4 responses to “To be an Episcopalian is not to be respectable”

  1. Eamonn Avatar

    Superb take on this difficult story from Matthew, and the other stories of Jonathan Daniels and Robin Angus. Thank you.

  2. Philip Almond Avatar

    But Mark records Jesus as saying, ‘Permit first to be satisfied the children;for it is not good to take the bread of the children and to the dogs to throw[it]’. That word ‘first’ tells us that Jesus already knows that there will be a ‘second’, that his ministry will extend beyond the lost sheep of the house of Israel.

    These words of Jesus also suggest that ‘I was not sent except to the lost sheep of [the] house of Israel’ refers to this phase of his ministry.

    Also, if the following incidents were earlier in time than the incident of the healing of the woman’s daughter, your

    ‘In that moment, she seems to know his mission to save the whole world considerably better than he did. And she changes him. He thinks again’.

    is disproved.

    Luke’s account (chapter 4) of the visit to Nazareth, because Jesus’ reference to Naaman and the widow of Sidon suggest that he was aware that his mission, like that of Elijah and Elisha, would extend beyond the covenant people.
    Matthew’s account (chapter 8) of the healing of the centurion’s servant, giving rise to Jesus’ ‘And I say unto you, That many shall come from the east and west, and shall sit down with Abraham, and Isaac, and Jacob, in the kingdom of heaven. But the children of the kingdom shall be cast out into outer darkness: there shall be weeping and gnashing of teeth’.
    Jesus’ explanation (Matthew 13) of the parable of the tares of the field: the one sowing the good seed is the Son of man; the field is the world (my emphasis); the good seed are the sons of the kingdom; the tares are the sons of the evil one.
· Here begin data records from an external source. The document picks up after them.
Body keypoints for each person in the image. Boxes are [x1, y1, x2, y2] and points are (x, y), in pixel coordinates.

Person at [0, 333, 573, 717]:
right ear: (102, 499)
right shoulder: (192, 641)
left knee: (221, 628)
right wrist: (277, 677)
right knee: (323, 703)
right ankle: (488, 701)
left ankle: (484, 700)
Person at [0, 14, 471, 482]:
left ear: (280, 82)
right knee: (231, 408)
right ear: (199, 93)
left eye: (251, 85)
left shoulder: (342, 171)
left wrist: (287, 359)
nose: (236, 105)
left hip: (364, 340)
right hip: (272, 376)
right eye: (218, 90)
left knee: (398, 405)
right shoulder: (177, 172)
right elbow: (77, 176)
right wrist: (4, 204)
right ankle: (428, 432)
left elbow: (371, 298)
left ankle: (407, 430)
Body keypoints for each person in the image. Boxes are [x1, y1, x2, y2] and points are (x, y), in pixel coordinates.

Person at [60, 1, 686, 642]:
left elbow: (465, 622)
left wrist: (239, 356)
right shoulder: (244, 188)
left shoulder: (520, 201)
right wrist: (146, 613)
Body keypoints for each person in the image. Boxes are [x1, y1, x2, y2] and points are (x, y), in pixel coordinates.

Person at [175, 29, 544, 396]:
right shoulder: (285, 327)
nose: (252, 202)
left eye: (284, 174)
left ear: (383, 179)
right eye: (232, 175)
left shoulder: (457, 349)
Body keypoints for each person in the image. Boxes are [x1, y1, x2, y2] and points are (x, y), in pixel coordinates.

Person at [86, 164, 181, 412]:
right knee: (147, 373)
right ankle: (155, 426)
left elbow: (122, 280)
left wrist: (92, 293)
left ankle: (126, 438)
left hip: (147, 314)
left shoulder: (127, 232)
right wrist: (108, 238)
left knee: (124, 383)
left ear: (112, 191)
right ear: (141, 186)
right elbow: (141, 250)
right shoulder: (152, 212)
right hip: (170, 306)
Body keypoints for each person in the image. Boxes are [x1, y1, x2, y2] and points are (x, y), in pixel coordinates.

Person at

    What are your reasons for being sure that these three events are later in time than the healing of the woman’s daughter?
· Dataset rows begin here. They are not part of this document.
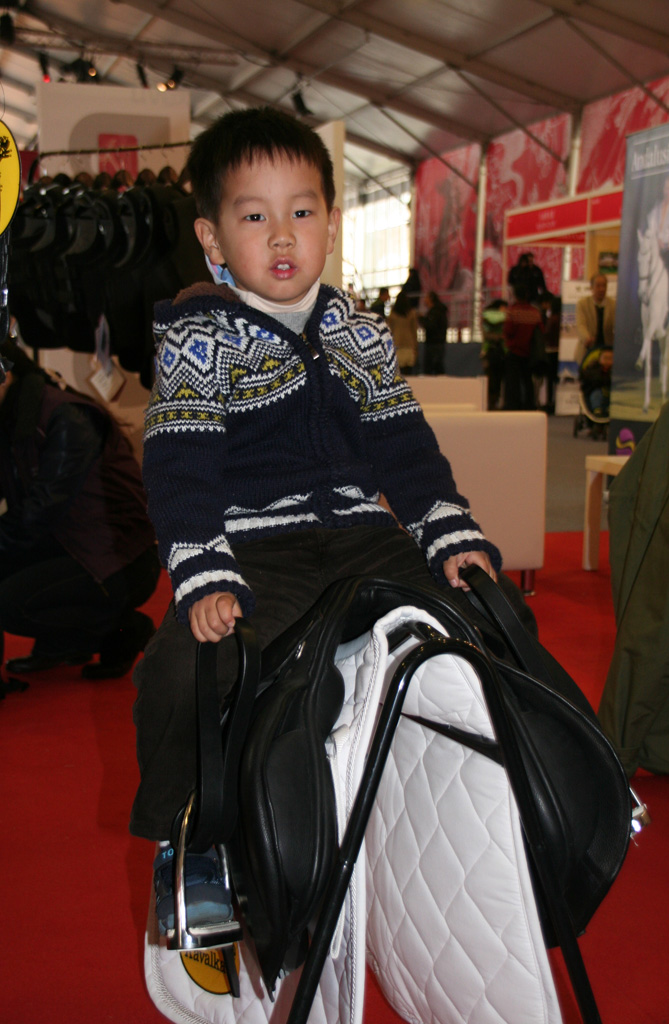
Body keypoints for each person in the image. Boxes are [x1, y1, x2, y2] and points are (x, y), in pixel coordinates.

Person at [129, 106, 504, 933]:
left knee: (491, 619)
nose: (281, 234)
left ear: (330, 224)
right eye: (253, 217)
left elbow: (405, 447)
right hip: (259, 548)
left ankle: (529, 793)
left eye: (300, 211)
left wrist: (448, 531)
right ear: (212, 238)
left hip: (365, 537)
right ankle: (189, 839)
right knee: (187, 670)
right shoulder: (197, 338)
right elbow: (181, 467)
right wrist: (204, 571)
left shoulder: (359, 332)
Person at [0, 339, 160, 679]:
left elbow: (40, 511)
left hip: (121, 560)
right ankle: (61, 644)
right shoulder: (16, 415)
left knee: (7, 603)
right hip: (74, 545)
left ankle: (124, 630)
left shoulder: (65, 416)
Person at [646, 173, 669, 329]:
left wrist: (665, 244)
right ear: (662, 189)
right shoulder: (654, 210)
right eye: (666, 188)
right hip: (653, 249)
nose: (668, 191)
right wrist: (656, 241)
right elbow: (650, 231)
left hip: (667, 251)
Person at [503, 284, 542, 410]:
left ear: (515, 295)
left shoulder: (512, 311)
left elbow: (508, 331)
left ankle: (513, 405)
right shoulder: (534, 312)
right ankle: (529, 405)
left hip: (514, 351)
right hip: (530, 352)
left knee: (513, 380)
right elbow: (541, 330)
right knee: (528, 380)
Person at [575, 273, 615, 357]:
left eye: (604, 286)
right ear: (591, 287)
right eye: (598, 286)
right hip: (588, 349)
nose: (601, 289)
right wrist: (587, 338)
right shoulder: (583, 304)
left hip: (607, 350)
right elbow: (581, 325)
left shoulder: (613, 305)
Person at [480, 298, 507, 409]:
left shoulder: (485, 317)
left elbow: (485, 335)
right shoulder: (505, 318)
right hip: (502, 351)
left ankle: (490, 402)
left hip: (487, 351)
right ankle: (496, 401)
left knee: (490, 378)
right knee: (499, 378)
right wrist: (501, 337)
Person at [387, 290, 419, 374]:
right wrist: (416, 345)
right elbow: (414, 330)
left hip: (397, 343)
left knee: (399, 372)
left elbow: (389, 330)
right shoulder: (412, 313)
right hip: (409, 344)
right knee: (409, 370)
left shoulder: (393, 314)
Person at [420, 290, 448, 374]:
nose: (424, 300)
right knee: (437, 366)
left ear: (431, 299)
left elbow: (430, 326)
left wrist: (422, 319)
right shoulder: (439, 311)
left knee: (432, 366)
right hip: (438, 342)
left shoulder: (435, 312)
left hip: (433, 343)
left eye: (426, 297)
  3. Martin Reynolds Avatar
    Martin Reynolds

    We do not live for the poor, we do not live with the poor, we do not identify with the poor.
    We wear silk vestment adorn ourselves with elegant titles and eat at the best tables and are welcome in the highest corridors of power.

  4. Sarah Lawton Avatar
    Sarah Lawton

    Kelvin, thank you for your email today pointing back to this sermon. I appreciate your pointing to Jonathan Myrick Daniels, who was a friend of my parents. My mother always felt she had a part in his death, I think, because she was one of the organizers of the seminary group that responded to the Rev. Dr. King’s call for church leaders to go to Selma, and it was she who persuaded Jon to go. One of her last acts on this Earth was to help put his name on our Church’s calendar (first reading, General Convention 1991). But then, we are baptized into Christ and therefore each other, which is I think what you are saying in this sermon. That means we are implicated in the ills of this world but also share in Jon’s martyrdom. We live in the hope of resurrection but the way there is through the utter scandal of the cross. Jon in his latter months of life rejected theologies of complacency and also self-righteousness as he committed himself to a ministry of presence.
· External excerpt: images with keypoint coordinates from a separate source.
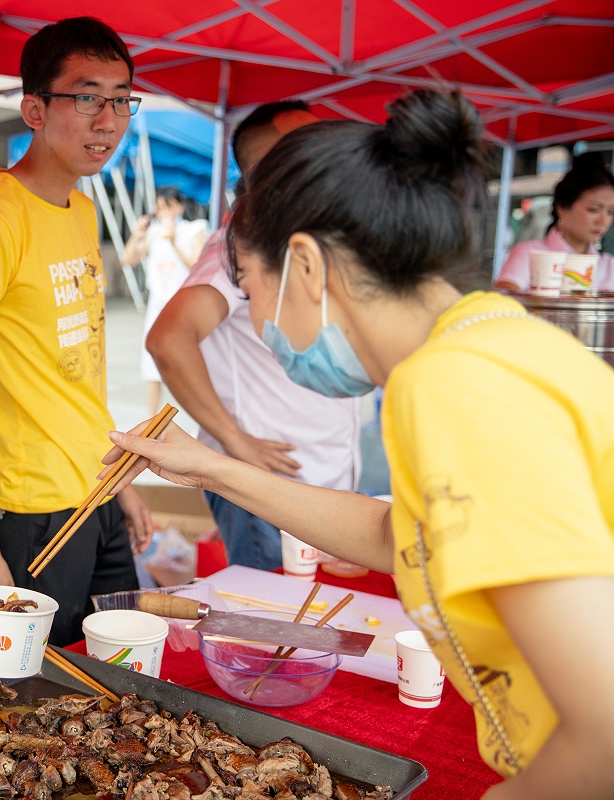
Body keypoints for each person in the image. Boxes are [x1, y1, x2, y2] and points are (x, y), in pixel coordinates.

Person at [103, 89, 614, 798]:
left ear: (306, 266)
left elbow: (605, 729)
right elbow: (393, 531)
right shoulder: (479, 339)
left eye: (250, 289)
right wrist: (214, 468)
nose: (254, 315)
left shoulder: (457, 387)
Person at [0, 16, 153, 648]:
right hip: (30, 513)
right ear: (34, 108)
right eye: (86, 97)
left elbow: (72, 368)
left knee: (119, 677)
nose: (106, 119)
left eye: (120, 100)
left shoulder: (83, 210)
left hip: (95, 496)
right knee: (31, 706)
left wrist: (115, 487)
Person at [146, 100, 360, 571]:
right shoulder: (242, 237)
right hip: (267, 485)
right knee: (273, 623)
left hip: (324, 480)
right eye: (303, 150)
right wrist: (235, 441)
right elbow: (168, 337)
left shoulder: (318, 231)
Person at [122, 187, 209, 415]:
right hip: (157, 307)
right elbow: (128, 259)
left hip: (183, 308)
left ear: (180, 207)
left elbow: (197, 266)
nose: (165, 212)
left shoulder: (194, 229)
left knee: (187, 366)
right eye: (160, 207)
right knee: (151, 366)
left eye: (169, 206)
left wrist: (174, 242)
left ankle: (197, 419)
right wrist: (137, 234)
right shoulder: (153, 234)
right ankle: (151, 422)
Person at [494, 152, 614, 292]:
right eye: (593, 209)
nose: (603, 220)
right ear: (562, 207)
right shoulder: (530, 254)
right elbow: (502, 300)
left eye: (611, 212)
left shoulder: (608, 265)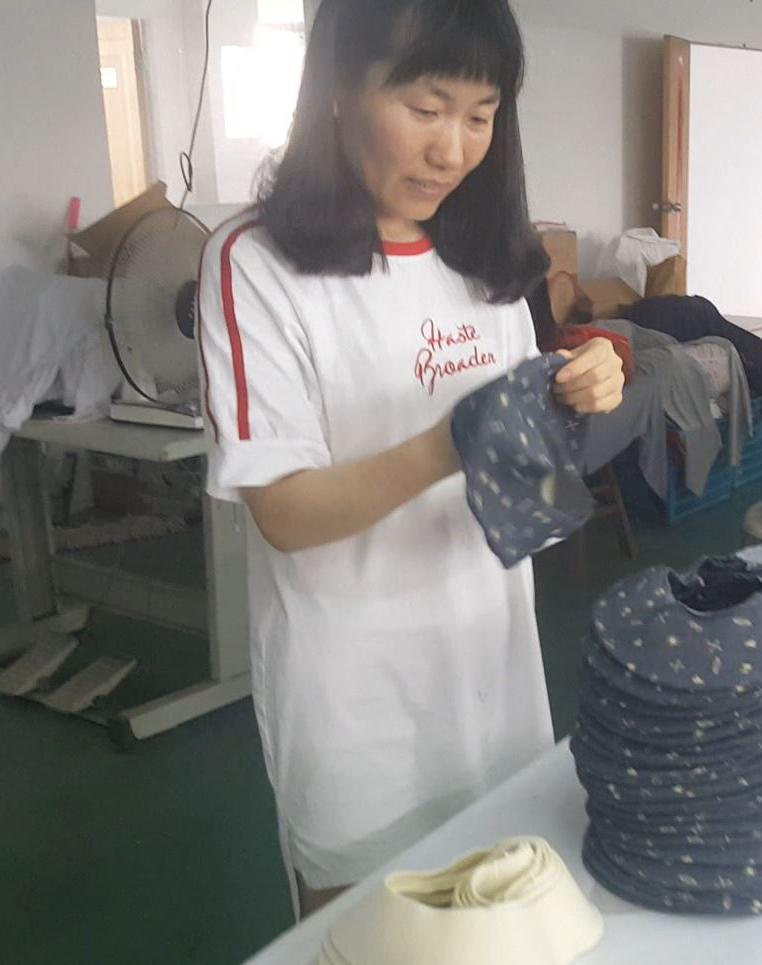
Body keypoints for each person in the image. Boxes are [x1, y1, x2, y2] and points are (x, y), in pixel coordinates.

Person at [194, 0, 624, 917]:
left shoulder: (488, 257)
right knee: (364, 953)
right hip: (355, 696)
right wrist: (448, 442)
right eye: (427, 109)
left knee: (501, 927)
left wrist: (573, 393)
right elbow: (285, 512)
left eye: (481, 115)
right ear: (340, 91)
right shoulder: (256, 262)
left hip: (491, 667)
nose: (453, 150)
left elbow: (526, 473)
    Martin Reynolds, there is no question our particular church tradition has some history with money and power. My own little congregation identifies strongly with the poor, the folks sleeping rough right outside our doors, and the immigrant families of our neighborhood. Our Sunday services can be a little chaotic as a consequence of the varieties of folks in various states of mind who come on a Sunday, but our spiritual life as a congregation is pretty good; it honestly feels like a gift to be there in the communion circle. We’re a longtime LGBT congregation, so I think it’s part of who we are to have economic diversity and also a rejection of traditional social masks. We’re also deeply rooted in prayer, which is how we got through worst of the AIDS years and all the funerals.